Busy Philipps Was Hospitalized for a Twisted Ovary
The actress is proving how important it is to listen to your body and get the help you need.
Busy Philipps is making an important statement after her sudden ovarian torsion (OT) diagnosis: It's better to see a doctor than try and be a hero.
The actress was out and about celebrating the birthday of her BFF Michelle Williams over the weekend when she began experiencing excruciating pain that landed her in the hospital.
"Last night ended super weird," the actress wrote on Instagram. "It was determined my ovary had flipped over-it's called torsion. Mine flipped back by itself and I'm ok but sometimes if it doesn't you have to get surgery or you can lose your ovary (which actually happened to a really good friend of mine)," she said.
So what's this scary illness, exactly? "An ovarian torsion happens when one of your ovaries flops down and rotates, cutting off its own blood supply in the process," says Michael Cackovic, M.D., a board certified ob-gyn at The Ohio State University Wexner Medical Center. "Imagine if someone was twisting a man's testicle, since that's the complementary organ in the man. OT is a very similar thing for women, but you just can't see it since it's in the abdomen." Um, ow.
For this to actually happen, you need to have a cyst in your ovary, Dr. Cackovic explains. "The ovary itself is so small (2 to 3 cm) that it could never just flip on its own. When a cyst causes it to grow to about 5 to 6 cm, it puts unequal weight on the organ, causing it to turn." (Related: The Truth About Those Below-the-Belt Skin Conditions, Bumps, and Rashes)

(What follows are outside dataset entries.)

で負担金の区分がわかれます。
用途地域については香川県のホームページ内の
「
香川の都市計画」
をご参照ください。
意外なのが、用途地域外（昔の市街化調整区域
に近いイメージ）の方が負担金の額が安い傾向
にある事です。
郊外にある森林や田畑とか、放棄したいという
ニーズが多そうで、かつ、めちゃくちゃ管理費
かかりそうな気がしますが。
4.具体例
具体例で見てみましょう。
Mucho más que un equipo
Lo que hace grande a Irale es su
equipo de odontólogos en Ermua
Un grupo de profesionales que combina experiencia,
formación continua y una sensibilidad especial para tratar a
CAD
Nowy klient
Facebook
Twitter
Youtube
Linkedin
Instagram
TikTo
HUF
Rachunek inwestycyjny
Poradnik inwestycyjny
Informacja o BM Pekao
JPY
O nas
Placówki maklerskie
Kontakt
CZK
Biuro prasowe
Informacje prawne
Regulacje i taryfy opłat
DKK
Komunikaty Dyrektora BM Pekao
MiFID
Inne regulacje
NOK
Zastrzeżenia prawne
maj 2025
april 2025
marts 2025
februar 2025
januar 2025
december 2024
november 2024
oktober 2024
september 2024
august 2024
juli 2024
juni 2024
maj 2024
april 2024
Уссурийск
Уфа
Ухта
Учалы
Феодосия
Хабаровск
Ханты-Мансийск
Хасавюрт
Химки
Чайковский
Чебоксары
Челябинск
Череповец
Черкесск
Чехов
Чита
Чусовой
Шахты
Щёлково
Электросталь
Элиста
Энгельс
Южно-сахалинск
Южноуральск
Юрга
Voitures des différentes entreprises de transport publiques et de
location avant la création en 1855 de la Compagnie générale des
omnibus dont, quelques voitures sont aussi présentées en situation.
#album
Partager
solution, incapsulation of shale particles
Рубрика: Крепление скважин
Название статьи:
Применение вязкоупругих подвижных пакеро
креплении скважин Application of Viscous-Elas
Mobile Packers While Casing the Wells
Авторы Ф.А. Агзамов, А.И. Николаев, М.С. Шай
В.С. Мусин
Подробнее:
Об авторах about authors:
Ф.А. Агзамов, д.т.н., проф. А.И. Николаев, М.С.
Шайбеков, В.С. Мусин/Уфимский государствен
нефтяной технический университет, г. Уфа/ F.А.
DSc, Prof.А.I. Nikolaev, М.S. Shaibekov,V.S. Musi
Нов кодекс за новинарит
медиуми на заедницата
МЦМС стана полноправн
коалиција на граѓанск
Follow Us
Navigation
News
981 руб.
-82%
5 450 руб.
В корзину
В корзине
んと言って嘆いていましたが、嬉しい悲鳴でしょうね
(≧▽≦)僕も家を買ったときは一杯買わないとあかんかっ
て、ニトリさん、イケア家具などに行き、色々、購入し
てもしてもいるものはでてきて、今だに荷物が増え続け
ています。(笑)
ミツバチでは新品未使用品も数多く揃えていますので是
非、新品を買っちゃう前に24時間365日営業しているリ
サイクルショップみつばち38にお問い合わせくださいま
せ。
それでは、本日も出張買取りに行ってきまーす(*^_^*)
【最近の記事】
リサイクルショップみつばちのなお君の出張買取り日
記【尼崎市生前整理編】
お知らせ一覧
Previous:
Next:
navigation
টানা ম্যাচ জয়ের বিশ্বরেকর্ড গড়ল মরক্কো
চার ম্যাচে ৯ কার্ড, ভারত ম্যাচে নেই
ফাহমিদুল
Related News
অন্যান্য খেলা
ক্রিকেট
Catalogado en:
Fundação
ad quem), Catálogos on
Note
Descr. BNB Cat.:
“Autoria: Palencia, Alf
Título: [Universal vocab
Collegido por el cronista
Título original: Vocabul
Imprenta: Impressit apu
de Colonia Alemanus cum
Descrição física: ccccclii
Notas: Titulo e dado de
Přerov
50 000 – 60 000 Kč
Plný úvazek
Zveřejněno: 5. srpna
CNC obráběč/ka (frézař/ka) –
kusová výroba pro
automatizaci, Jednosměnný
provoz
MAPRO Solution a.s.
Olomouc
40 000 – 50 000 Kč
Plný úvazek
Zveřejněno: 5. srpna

What happened to Busy is known as an intermittent ovarian torsion. This is when the cyst is on the cusp of being too big but can twist and untwist on its own. In this case, the blood supply isn't shut off completely, so it gives the patient enough time to see a doctor and get a diagnosis. "The timing of something like this would need to perfect," Dr. Cackovic says. So despite the horrible pain, Busy was actually pretty lucky. (Related: Would You See a Robot Gynecologist?)
Most OTs require surgery since blood supply from the affected ovary is cut off completely. In these cases, surgeons will try to get in there and untwist the organ to replenish the blood flow. Depending on how quickly that happens, the ovary can go back to functioning normally. But usually, by the time patients get to the hospital, get prepped for surgery, and go under the knife, the blood supply has been cut off for so long that the ovary becomes necrotic, Dr. Cackovic explains, leading to the complete loss of the organ, like Busy said about her friend in her post.

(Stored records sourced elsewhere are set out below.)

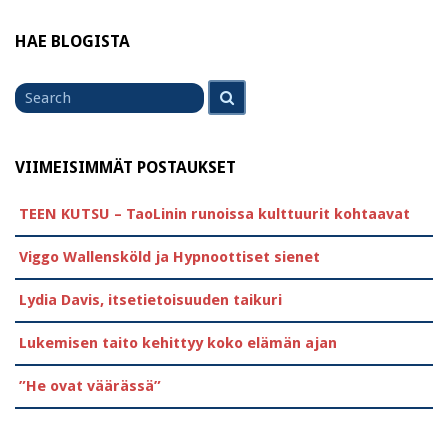
HAE BLOGISTA
Search
Search
for
VIIMEISIMMÄT POSTAUKSET
TEEN KUTSU – TaoLinin runoissa kulttuurit kohtaavat
Viggo Wallensköld ja Hypnoottiset sienet
Lydia Davis, itsetietoisuuden taikuri
Lukemisen taito kehittyy koko elämän ajan
”He ovat väärässä”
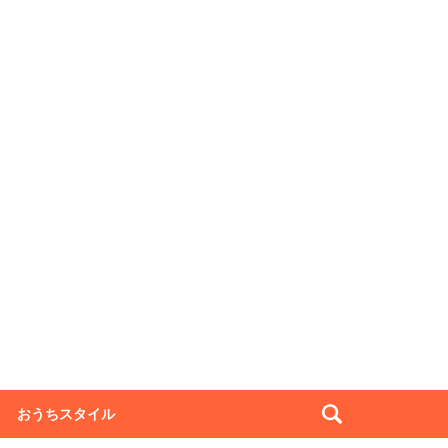
おうちスタイル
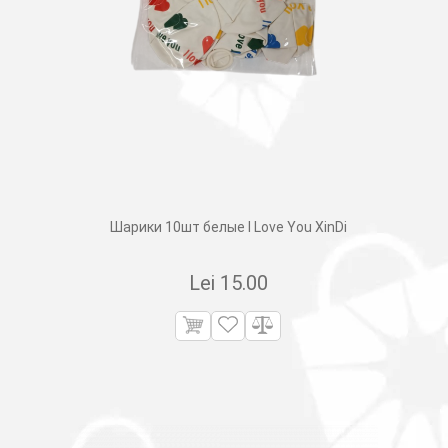
Шарики 10шт белые I Love You XinDi
Lei
15.00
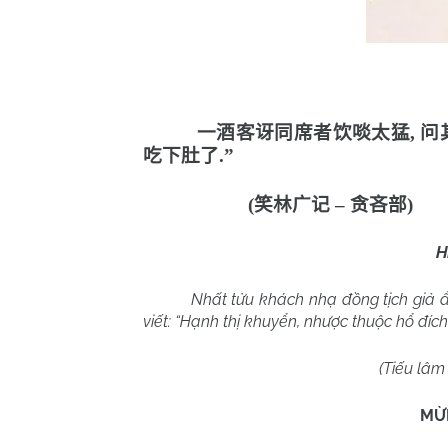
一酒客讶同席者饮啖太猛
,
问
吃下肚了
.”
(
笑林广记
–
贪吝部
)
H
Nhất tửu khách nhạ đồng tịch giả ẩ
viết: “Hạnh thị khuyển, nhược thuộc hổ đích
(Tiếu lâm
MỪ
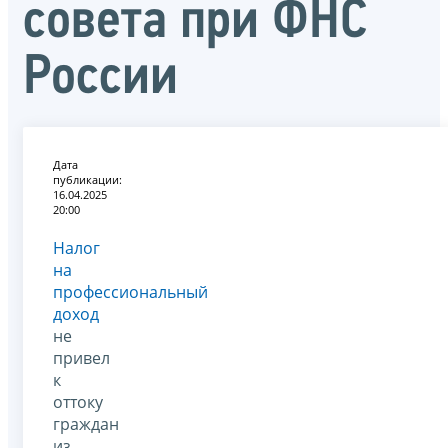
совета при ФНС
России
Дата
публикации:
16.04.2025
20:00
Налог
на
профессиональный
доход
не
привел
к
оттоку
граждан
из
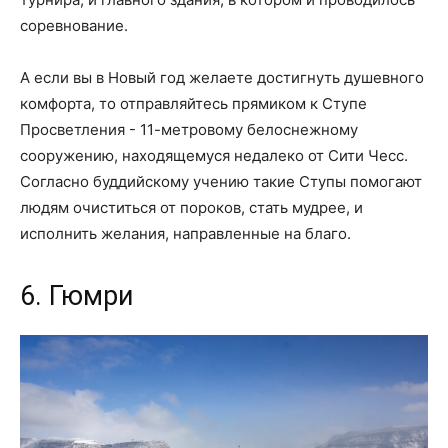
соревнование.
А если вы в Новый год желаете достигнуть душевного
комфорта, то отправляйтесь прямиком к Ступе
Просветления - 11-метровому белоснежному
сооружению, находящемуся недалеко от Сити Чесс.
Согласно буддийскому учению такие Ступы помогают
людям очиститься от пороков, стать мудрее, и
исполнить желания, направленные на благо.
6. Гюмри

Though scary, these incidents are rare. Ovarian torsions account for only 2 percent of all abdominal surgery cases and 15 percent of all ovarian surgeries, Dr. Cackovic notes.

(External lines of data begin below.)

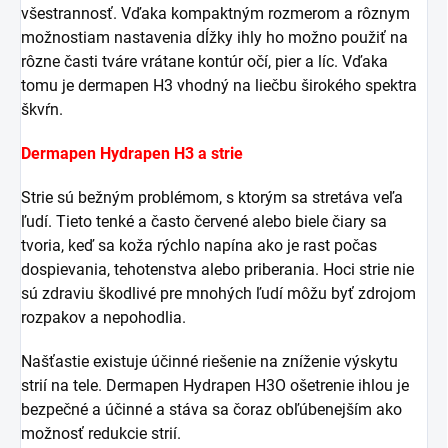
všestrannosť. Vďaka kompaktným rozmerom a rôznym
možnostiam nastavenia dĺžky ihly ho možno použiť na
rôzne časti tváre vrátane kontúr očí, pier a líc. Vďaka
tomu je dermapen H3 vhodný na liečbu širokého spektra
škvŕn.
Dermapen Hydrapen H3 a strie
Strie sú bežným problémom, s ktorým sa stretáva veľa
ľudí. Tieto tenké a často červené alebo biele čiary sa
tvoria, keď sa koža rýchlo napína ako je rast počas
dospievania, tehotenstva alebo priberania. Hoci strie nie
sú zdraviu škodlivé pre mnohých ľudí môžu byť zdrojom
rozpakov a nepohodlia.
Našťastie existuje účinné riešenie na zníženie výskytu
strií na tele. Dermapen Hydrapen H3O ošetrenie ihlou je
bezpečné a účinné a stáva sa čoraz obľúbenejším ako
možnosť redukcie strií.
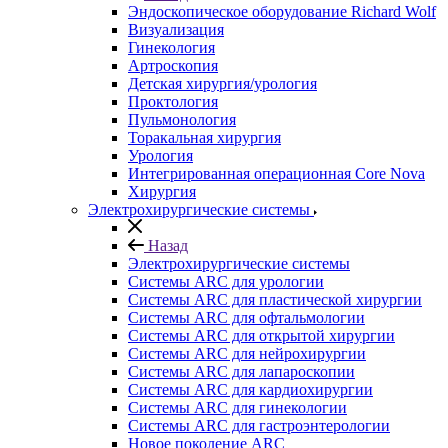
Эндоскопическое оборудование Richard Wolf
Визуализация
Гинекология
Артроскопия
Детская хирургия/урология
Проктология
Пульмонология
Торакальная хирургия
Урология
Интегрированная операционная Core Nova
Хирургия
Электрохирургические системы
Назад
Электрохирургические системы
Системы ARC для урологии
Системы ARC для пластической хирургии
Системы ARC для офтальмологии
Системы ARC для открытой хирургии
Системы ARC для нейрохирургии
Системы ARC для лапароскопии
Системы ARC для кардиохирургии
Системы ARC для гинекологии
Системы ARC для гастроэнтерологии
Новое поколение ARC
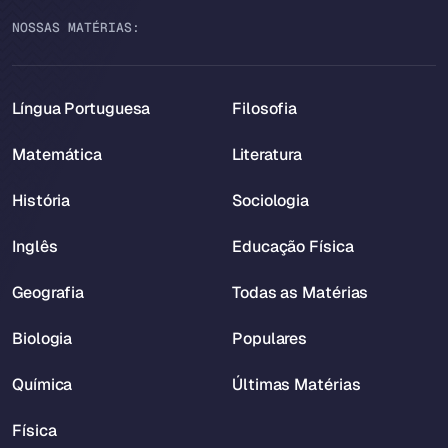
NOSSAS MATÉRIAS:
Língua Portuguesa
Filosofia
Matemática
Literatura
História
Sociologia
Inglês
Educação Física
Geografia
Todas as Matérias
Biologia
Populares
Química
Últimas Matérias
Física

Unfortunately, there's not a lot you can do to prevent them. Going on the Pill could reduce your risk for OT simply because it prevents cysts from occurring, but that's a protective not preventative measure, Dr. Cackovic says. (Related: Is the Pill Permanently Messing with Your Fertility?)
The key is to seek medical help if you feel like you need it. "Ovarian torsion patients are some of the sickest patients you see," Dr. Cackovic says. "They're usually in fetal position and in excruciating pain. That being said, the process starts somewhere, so even if your pain isn't a 10/10, go seek the care and evaluation you need and perhaps you'll get diagnosed earlier and end up saving your ovary." (Related: How Often Do You Really Need to See the Doc?)
Bottom line? If you have pain, don't blow it off. As Busy says herself: "I felt like an idiot for going to the hospital but ultimately, going was the right move! It always is! Even if they say you're fine and send you on your way!"